On Tuesday, the British Foreign Office updated its travel advisory to warn LGBTQ tourists about anti-gay, anti-trans laws recently passed in North Carolina and Mississippi. “The US is an extremely diverse society and attitudes towards LGBT people differ hugely across the country,” the advisory explains. “LGBT travellers may be affected by legislation passed recently in the states of North Carolina and Mississippi. Before travelling please read our general travel advice for the LGBT community.”

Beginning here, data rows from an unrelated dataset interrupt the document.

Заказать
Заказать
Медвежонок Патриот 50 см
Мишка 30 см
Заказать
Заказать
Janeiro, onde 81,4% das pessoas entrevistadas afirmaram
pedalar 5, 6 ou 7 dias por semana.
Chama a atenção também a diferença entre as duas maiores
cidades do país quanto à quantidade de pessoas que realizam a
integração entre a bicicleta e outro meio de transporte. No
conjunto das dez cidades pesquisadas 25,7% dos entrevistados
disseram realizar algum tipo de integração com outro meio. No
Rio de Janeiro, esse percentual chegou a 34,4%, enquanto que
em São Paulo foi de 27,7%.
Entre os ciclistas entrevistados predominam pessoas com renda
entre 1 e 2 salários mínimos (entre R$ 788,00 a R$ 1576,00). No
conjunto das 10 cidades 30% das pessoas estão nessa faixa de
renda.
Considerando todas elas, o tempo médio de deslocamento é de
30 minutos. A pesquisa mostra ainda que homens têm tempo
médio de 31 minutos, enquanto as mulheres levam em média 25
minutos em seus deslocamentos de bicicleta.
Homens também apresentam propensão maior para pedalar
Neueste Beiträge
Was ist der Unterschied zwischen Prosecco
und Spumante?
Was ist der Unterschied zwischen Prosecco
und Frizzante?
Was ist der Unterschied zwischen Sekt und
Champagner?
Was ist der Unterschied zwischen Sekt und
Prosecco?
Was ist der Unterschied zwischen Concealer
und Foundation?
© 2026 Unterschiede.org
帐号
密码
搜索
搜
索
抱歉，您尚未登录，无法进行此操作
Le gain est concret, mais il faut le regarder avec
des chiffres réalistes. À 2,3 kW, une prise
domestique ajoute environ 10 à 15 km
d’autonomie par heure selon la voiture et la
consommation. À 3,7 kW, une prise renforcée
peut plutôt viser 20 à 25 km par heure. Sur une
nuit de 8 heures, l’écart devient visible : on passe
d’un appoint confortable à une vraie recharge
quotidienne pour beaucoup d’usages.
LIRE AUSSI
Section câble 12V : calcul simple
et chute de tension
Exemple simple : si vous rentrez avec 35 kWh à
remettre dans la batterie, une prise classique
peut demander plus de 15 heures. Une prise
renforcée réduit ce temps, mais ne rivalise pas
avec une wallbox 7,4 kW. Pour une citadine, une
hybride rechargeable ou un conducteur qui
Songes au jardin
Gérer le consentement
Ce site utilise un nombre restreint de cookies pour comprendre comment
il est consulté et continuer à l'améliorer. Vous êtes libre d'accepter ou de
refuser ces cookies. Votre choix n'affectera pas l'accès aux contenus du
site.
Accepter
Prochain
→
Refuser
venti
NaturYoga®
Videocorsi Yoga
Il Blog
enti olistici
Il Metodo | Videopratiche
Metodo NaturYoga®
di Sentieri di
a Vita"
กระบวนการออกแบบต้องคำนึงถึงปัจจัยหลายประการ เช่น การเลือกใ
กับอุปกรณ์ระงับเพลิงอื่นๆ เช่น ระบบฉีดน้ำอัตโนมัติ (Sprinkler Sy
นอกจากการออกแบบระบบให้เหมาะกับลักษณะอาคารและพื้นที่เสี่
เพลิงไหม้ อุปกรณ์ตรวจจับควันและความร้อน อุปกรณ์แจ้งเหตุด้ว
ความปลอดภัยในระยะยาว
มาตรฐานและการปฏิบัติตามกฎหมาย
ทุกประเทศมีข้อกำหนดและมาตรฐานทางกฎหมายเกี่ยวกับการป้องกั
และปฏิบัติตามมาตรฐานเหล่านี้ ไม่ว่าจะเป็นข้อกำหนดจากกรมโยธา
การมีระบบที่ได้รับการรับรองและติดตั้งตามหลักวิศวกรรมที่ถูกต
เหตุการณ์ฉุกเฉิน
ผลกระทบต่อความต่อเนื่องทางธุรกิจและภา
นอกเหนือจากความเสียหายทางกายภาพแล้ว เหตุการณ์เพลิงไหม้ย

North Carolina is currently in the midst of a backlash over its passage of HB2, a sweeping bill that forbids trans people from using certain bathrooms and nullifies local LGBT nondiscrimination ordinances. Business leaders, musicians, and at least three progressive cities have responded by boycotting the state. Mississippi’s measure legalizes discrimination against LGBT people in housing, employment, and public accommodations. It also allows public schools to bar trans students from using the bathroom that aligns with their gender identity. The British government is presumably concerned that LGBTQ tourists might be denied service or ejected from their hotel, since doing so is now fully legal under both states’ laws.
The same day the U.K. issued its updated travel advice, the 4th Circuit Court of Appeals held that excluding trans students from school bathrooms violates federal law. A broader challenge to the constitutionality is currently pending.